___ Excerpted passage ___

In October of 1975, Brace, Inc. entered into a 62-month lease for computer equipment with Chemlease. Monthly payments *432 were $500.48, for a total of $29,836.26 over the lease term. Brace, Inc. had an option to buy the equipment for $1 at the end of the lease. The price of the equipment was $20,477.83. Contemporaneously with the execution of the lease, Charles and Clayton Brace executed personal guaranties of the lessee's payment obligation. In June of 1977, Brace, Inc. went out of business, but a business called Brace Company continued to do business at the former business address of Brace, Inc. Brace Company assumed and paid the monthly computer lease obligation. Chemlease was not informed of the change in lessee and did not consent to any assignment of the lease. The Brace Company, in turn, went out of business in the fall of 1977. However, the lease payments were made through October of 1978. In November of 1978, Chemlease was informed by Gamet Manufacturing (Gamet), the new tenant of the premises where the computer equipment was located, that the equipment had been left on the premises and requested disposition instructions.
After receiving this information from Gamet and because Brace, Inc. was in default on the lease, Chemlease's collection agent undertook steps to repossess the equipment. The agent testified that he contacted three companies who were potential buyers in the used computer market. Ultimately, sale terms were agreed to with Chicago Cash Register Company, one of those three potential buyers, on or about January 10, 1979. Chemlease's agent instructed Chicago Cash Register Company to pick up the equipment on February 2, 1979. On or about February 1, 1979, Chemlease sent all of the appellants two documents by certified mail: a final demand for payment and a notice of private sale. Notices sent to Brace, Inc. and Clayton Brace were returned without forwarding address. Charles Brace received and signed a receipt for both documents on February 7 and 8, 1979, respectively. The notice of private sale stated Chemlease would sell the equipment "on or after the 12th day of February, 1979." Meanwhile, the equipment had been picked up from Gamet on behalf of Chicago Cash Register Company by a trucking firm on February 2, 1979. Upon receiving the final demand and notice of private sale, neither Charles Brace nor the other appellants contacted Chemlease nor did they make an effort to find a buyer. On March 13, 1979, upon receipt of $2,500 purchase price, Chemlease gave Chicago Cash Register Company a bill of sale for the computer equipment.

___ Available data ___

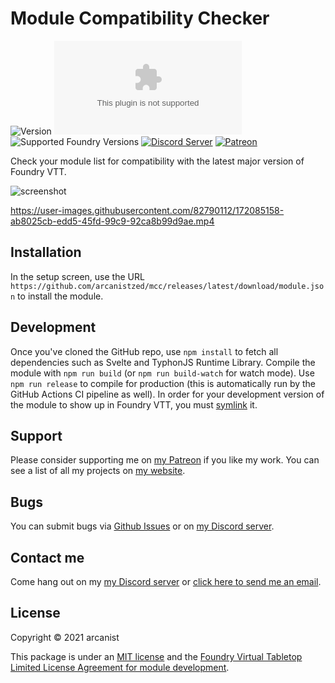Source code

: # Module Compatibility Checker

![Version](https://img.shields.io/github/v/tag/arcanistzed/mcc?label=Version&style=flat-square&color=2577a1) ![Latest Release Download Count](https://img.shields.io/github/downloads/arcanistzed/mcc/latest/module.zip?label=Downloads&style=flat-square&color=9b43a8) ![Supported Foundry Versions](https://img.shields.io/endpoint?url=https://foundryshields.com/version?url=https://raw.githubusercontent.com/arcanistzed/mcc/main/module.json&style=flat-square&color=ff6400) [![Discord Server](https://img.shields.io/badge/-Discord-%232c2f33?style=flat-square&logo=discord)](https://discord.gg/AAkZWWqVav) [![Patreon](https://img.shields.io/badge/-Patreon-%23141518?style=flat-square&logo=patreon)](https://www.patreon.com/bePatron?u=15896855)

Check your module list for compatibility with the latest major version of Foundry VTT.

![screenshot](https://i.imgur.com/hgcUEgK.png)

<https://user-images.githubusercontent.com/82790112/172085158-ab8025cb-edd5-45fd-99c9-92ca8b99d9ae.mp4>

## Installation

In the setup screen, use the URL `https://github.com/arcanistzed/mcc/releases/latest/download/module.json` to install the module.

## Development

Once you've cloned the GitHub repo, use `npm install` to fetch all dependencies such as Svelte and TyphonJS Runtime Library. Compile the module with `npm run build` (or `npm run build-watch` for watch mode). Use `npm run release` to compile for production (this is automatically run by the GitHub Actions CI pipeline as well).
In order for your development version of the module to show up in Foundry VTT, you must [symlink](https://world-smiths.github.io/documentation/wiki/symlinking.html) it.

## Support

Please consider supporting me on [my Patreon](https://patreon.com/arcanistzed) if you like my work. You can see a list of all my projects on [my website](https://arcanist.me).

## Bugs

You can submit bugs via [Github Issues](https://github.com/arcanistzed/mcc/issues/new/choose) or on [my Discord server](https://discord.gg/AAkZWWqVav).

## Contact me

Come hang out on my [my Discord server](https://discord.gg/AAkZWWqVav) or [click here to send me an email](mailto:arcanistzed@gmail.com?subject=Module%20Compatibility%20Checker%20module%20for%20Foundry%20VTT).

## License

Copyright © 2021 arcanist

This package is under an [MIT license](LICENSE) and the [Foundry Virtual Tabletop Limited License Agreement for module development](https://foundryvtt.com/article/license/).

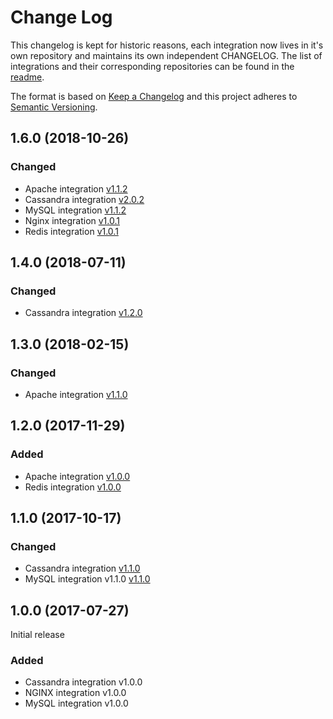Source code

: # Change Log

This changelog is kept for historic reasons, each integration now lives in it's
own repository and maintains its own independent CHANGELOG. The list of
integrations and their corresponding repositories can be found in the
[readme](README.md).

The format is based on [Keep a Changelog](http://keepachangelog.com/)
and this project adheres to [Semantic Versioning](http://semver.org/).

## 1.6.0 (2018-10-26)
### Changed
- Apache integration [v1.1.2](https://github.com/newrelic/nri-apache/blob/master/CHANGELOG.md#112-2018-10-18)
- Cassandra integration [v2.0.2](https://github.com/newrelic/nri-cassandra/blob/master/CHANGELOG.md#202-2018-09-12)
- MySQL integration [v1.1.2](https://github.com/newrelic/nri-mysql/blob/master/CHANGELOG.md#112-2018-10-16)
- Nginx integration [v1.0.1](https://github.com/newrelic/nri-nginx/blob/master/CHANGELOG.md#101-2018-09-07)
- Redis integration [v1.0.1](https://github.com/newrelic/nri-redis/blob/master/CHANGELOG.md#101-2018-09-07)

## 1.4.0 (2018-07-11)
### Changed
- Cassandra integration [v1.2.0](integrations/cassandra/CHANGELOG.md#120-2018-07-11)

## 1.3.0 (2018-02-15)
### Changed
- Apache integration [v1.1.0](integrations/apache/CHANGELOG.md#110-2018-02-08)

## 1.2.0 (2017-11-29)
### Added
- Apache integration [v1.0.0](integrations/apache/CHANGELOG.md#100-2017-11-29)
- Redis integration [v1.0.0](integrations/redis/CHANGELOG.md#100-2017-11-29)

## 1.1.0 (2017-10-17)
### Changed
- Cassandra integration [v1.1.0](integrations/cassandra/CHANGELOG.md#110-2017-10-16)
- MySQL integration v1.1.0 [v1.1.0](integrations/mysql/CHANGELOG.md#110-2017-10-16)

## 1.0.0 (2017-07-27)

Initial release

### Added
- Cassandra integration v1.0.0
- NGINX integration v1.0.0
- MySQL integration v1.0.0
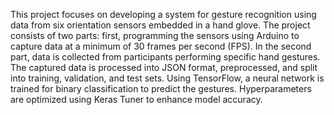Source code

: This project focuses on developing a system for gesture recognition using data from six orientation sensors embedded in a hand glove.
The project consists of two parts: first, programming the sensors using Arduino to capture data at a minimum of 30 frames per second (FPS).
In the second part, data is collected from participants performing specific hand gestures.
The captured data is processed into JSON format, preprocessed, and split into training, validation, and test sets.
Using TensorFlow, a neural network is trained for binary classification to predict the gestures. Hyperparameters are optimized using Keras Tuner to enhance model accuracy.
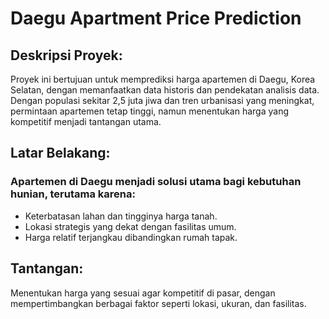 # Daegu Apartment Price Prediction
## Deskripsi Proyek: 

Proyek ini bertujuan untuk memprediksi harga apartemen di Daegu, Korea Selatan, dengan memanfaatkan data historis dan pendekatan analisis data. Dengan populasi sekitar 2,5 juta jiwa dan tren urbanisasi yang meningkat, permintaan apartemen tetap tinggi, namun menentukan harga yang kompetitif menjadi tantangan utama.

## Latar Belakang:
### Apartemen di Daegu menjadi solusi utama bagi kebutuhan hunian, terutama karena:

- Keterbatasan lahan dan tingginya harga tanah.
- Lokasi strategis yang dekat dengan fasilitas umum.
- Harga relatif terjangkau dibandingkan rumah tapak.

## Tantangan:

Menentukan harga yang sesuai agar kompetitif di pasar, dengan mempertimbangkan berbagai faktor seperti lokasi, ukuran, dan fasilitas.

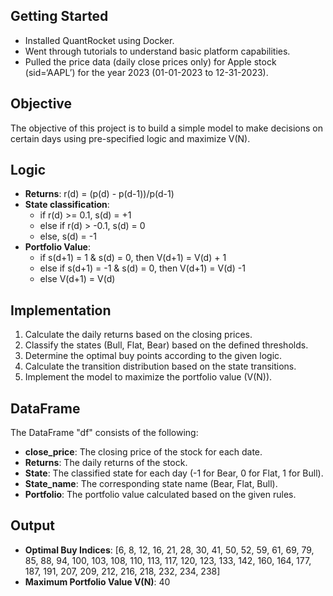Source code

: 
## Getting Started
-  Installed QuantRocket using Docker.
-  Went through tutorials to understand basic platform capabilities.
-  Pulled the price data (daily close prices only) for Apple stock (sid=‘AAPL’) for the year 2023 (01-01-2023 to 12-31-2023).

## Objective
The objective of this project is to build a simple model to make decisions on certain days using pre-specified logic and maximize V(N).

## Logic
- **Returns**: r(d) = (p(d) - p(d-1))/p(d-1)
- **State classification**:
  - if r(d) >= 0.1, s(d) = +1
  - else if r(d) > -0.1, s(d) = 0
  - else, s(d) = -1
- **Portfolio Value**:
  - if s(d+1) = 1 & s(d) = 0, then V(d+1) = V(d) + 1
  - else if s(d+1) = -1 & s(d) = 0, then V(d+1) = V(d) -1
  - else V(d+1) = V(d)

## Implementation
1. Calculate the daily returns based on the closing prices.
2. Classify the states (Bull, Flat, Bear) based on the defined thresholds.
3. Determine the optimal buy points according to the given logic.
4. Calculate the transition distribution based on the state transitions.
5. Implement the model to maximize the portfolio value (V(N)).

## DataFrame
The DataFrame "df" consists of the following:
- **close_price**: The closing price of the stock for each date.
- **Returns**: The daily returns of the stock.
- **State**: The classified state for each day (-1 for Bear, 0 for Flat, 1 for Bull).
- **State_name**: The corresponding state name (Bear, Flat, Bull).
- **Portfolio**: The portfolio value calculated based on the given rules.

## Output
- **Optimal Buy Indices**: [6, 8, 12, 16, 21, 28, 30, 41, 50, 52, 59, 61, 69, 79, 85, 88, 94, 100, 103, 108, 110, 113, 117, 120, 123, 133, 142, 160, 164, 177, 187, 191, 207, 209, 212, 216, 218, 232, 234, 238]
- **Maximum Portfolio Value V(N)**: 40
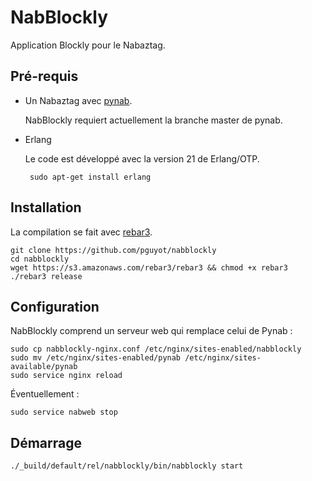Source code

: NabBlockly
=====

Application Blockly pour le Nabaztag.

Pré-requis
-----

 * Un Nabaztag avec [pynab](https://github.com/nabaztag2018/pynab).
 
    NabBlockly requiert actuellement la branche master de pynab.

 * Erlang
 
    Le code est développé avec la version 21 de Erlang/OTP.
    
        sudo apt-get install erlang
    

Installation
-----

La compilation se fait avec [rebar3](http://github.com/erlang/rebar3).

    git clone https://github.com/pguyot/nabblockly
    cd nabblockly
    wget https://s3.amazonaws.com/rebar3/rebar3 && chmod +x rebar3
    ./rebar3 release

Configuration
-----

NabBlockly comprend un serveur web qui remplace celui de Pynab :

    sudo cp nabblockly-nginx.conf /etc/nginx/sites-enabled/nabblockly
    sudo mv /etc/nginx/sites-enabled/pynab /etc/nginx/sites-available/pynab
    sudo service nginx reload

Éventuellement :

    sudo service nabweb stop

Démarrage
-----

    ./_build/default/rel/nabblockly/bin/nabblockly start
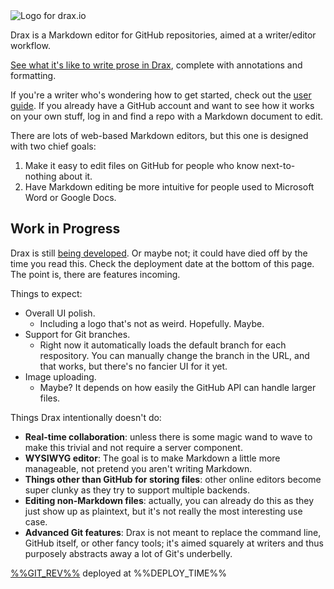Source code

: <picture class="draxLogo">
    <source media="(min-width: 900px)" srcset="./assets/images/DraxLogo.svg">
    <source media="(max-width: 899px)" srcset="./assets/images/DraxLogoSimple.svg">
    <img src="./assets/images/DraxLogo.svg" alt="Logo for drax.io" class="draxLogo">
</picture>

Drax is a Markdown editor for GitHub repositories, aimed at a writer/editor workflow. 

[See what it's like to write prose in Drax](/#/playground), complete with annotations and formatting. 

If you're a writer who's wondering how to get started, check out the [user guide](/#/pages/user_guide). If you already have a GitHub account and want to see how it works on your own stuff, log in and find a repo with a Markdown document to edit.

There are lots of web-based Markdown editors, but this one is designed with two chief goals: 
1. Make it easy to edit files on GitHub for people who know next-to-nothing about it. 
2. Have Markdown editing be more intuitive for people used to Microsoft Word or Google Docs. 


## Work in Progress
Drax is still [being developed](https://github.com/sjml/drax). Or maybe not; it could have died off by the time you read this. Check the deployment date at the bottom of this page. The point is, there are features incoming. 

Things to expect:
* Overall UI polish. 
    * Including a logo that's not as weird. Hopefully. Maybe. 
* Support for Git branches.
    * Right now it automatically loads the default branch for each respository. You can manually change the branch in the URL, and that works, but there's no fancier UI for it yet.
* Image uploading. 
    * Maybe? It depends on how easily the GitHub API can handle larger files.

Things Drax intentionally doesn't do:
* **Real-time collaboration**: unless there is some magic wand to wave to make this trivial and not require a server component. 
* **WYSIWYG editor**: The goal is to make Markdown a little more manageable, not pretend you aren't writing Markdown. 
* **Things other than GitHub for storing files**: other online editors become super clunky as they try to support multiple backends. 
* **Editing non-Markdown files**: actually, you can already do this as they just show up as plaintext, but it's not really the most interesting use case. 
* **Advanced Git features**: Drax is not meant to replace the command line, GitHub itself, or other fancy tools; it's aimed squarely at writers and thus purposely abstracts away a lot of Git's underbelly.


<div class="deployInfo">
  <span class="icon fa fa-github"></span><a href="https://github.com/sjml/drax/commit/%%GIT_FULL_REV%%">%%GIT_REV%%</a> deployed at %%DEPLOY_TIME%%
</div>

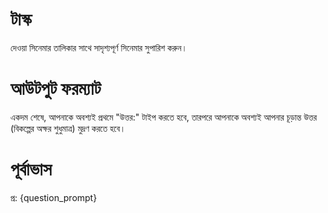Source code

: # টাস্ক
দেওয়া সিনেমার তালিকার সাথে সাদৃশ্যপূর্ণ সিনেমার সুপারিশ করুন।

# আউটপুট ফরম্যাট
একদম শেষে, আপনাকে অবশ্যই প্রথমে "উত্তর:" টাইপ করতে হবে, তারপরে আপনাকে অবশ্যই আপনার চূড়ান্ত উত্তর (বিকল্পের অক্ষর শুধুমাত্র) মুদ্রণ করতে হবে।

# পূর্বাভাস
প্র: {question_prompt}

___

* **Using the information**:
1. Do these statements agree with the passage about the Chemlease computer lease? (a) The lease ran for 62 months. (b) Chemlease consented to the lease being assigned to Brace Company. (c) Charles Brace received the documents sent by certified mail. Answer yes or no for each, quoting the deciding words of the passage.
2. Which businesses are named in the passage about the Chemlease computer lease? List every one.
3. What comes next in the passage about the Chemlease computer lease? Write the following part of it.
The items have no connection to the passage about the Chemlease computer lease.

* **Results**:
1.
(a) Yes: "Brace, Inc. entered into a 62-month lease for computer equipment with Chemlease."
(b) No: "Chemlease was not informed of the change in lessee and did not consent to any assignment of the lease."
(c) Yes: "Charles Brace received and signed a receipt for both documents on February 7 and 8, 1979, respectively."

2.
- Brace, Inc.
- Chemlease
- Brace Company
- Gamet Manufacturing (Gamet)
- Chicago Cash Register Company

3.
Thereafter, Chemlease commenced the instant action against Brace, Inc. and against Clayton and Charles Brace as guarantors seeking a deficiency judgment. The appellants defended on the grounds Chemlease failed to provide reasonable notice of the private sale and that the sale was commercially unreasonable. At the close of the evidence, the trial court issued an order for directed verdict in favor of Chemlease for $10,406.95, the stipulated amount of the deficiency. Subsequently, the court issued findings of fact, conclusions of law and an order for judgment on which judgment was entered. Appellants appeal from the order granting the directed verdict and from the judgment.
In reviewing a trial court's order for directed verdict, this court makes an independent judgment about the appropriateness of the directed verdict. We accept as true all the evidence favorable to the party adverse to the motion and all reasonable inferences that can be drawn from the evidence. Walton v. Jones, 286 N.W.2d 710, 714 (Minn.1979).
1. The appellants first contend that they were not provided commercially reasonable notice of the private sale. The lease between Chemlease and Brace, Inc. provided that at the end of the lease period Brace, Inc. had the option to become the owner of the computer equipment for the nominal consideration of $1. Under the Uniform Commercial Code, the interest retained by Chemlease was a security interest. U.C.C. § 1-201(37). Therefore, provisions *433 of Article 9 of the Uniform Commercial Code would apply to the transaction.
As the secured party, Chemlease had, on default, a right to take possession of the computer equipment. U.C.C. § 9-503. Chemlease also had a right to dispose of the equipment, either by private or public sale, pursuant to section 9-504. Section 9-504(3) provides in part:Unless collateral * * * is of a type customarily sold on a recognized market, reasonable notification of the time and place of any public sale or reasonable notification of the time after which any private sale or other intended disposition is to be made shall be sent by the secured party to the debtor, if he has not signed after default a statement renouncing or modifying his right to notification of sale.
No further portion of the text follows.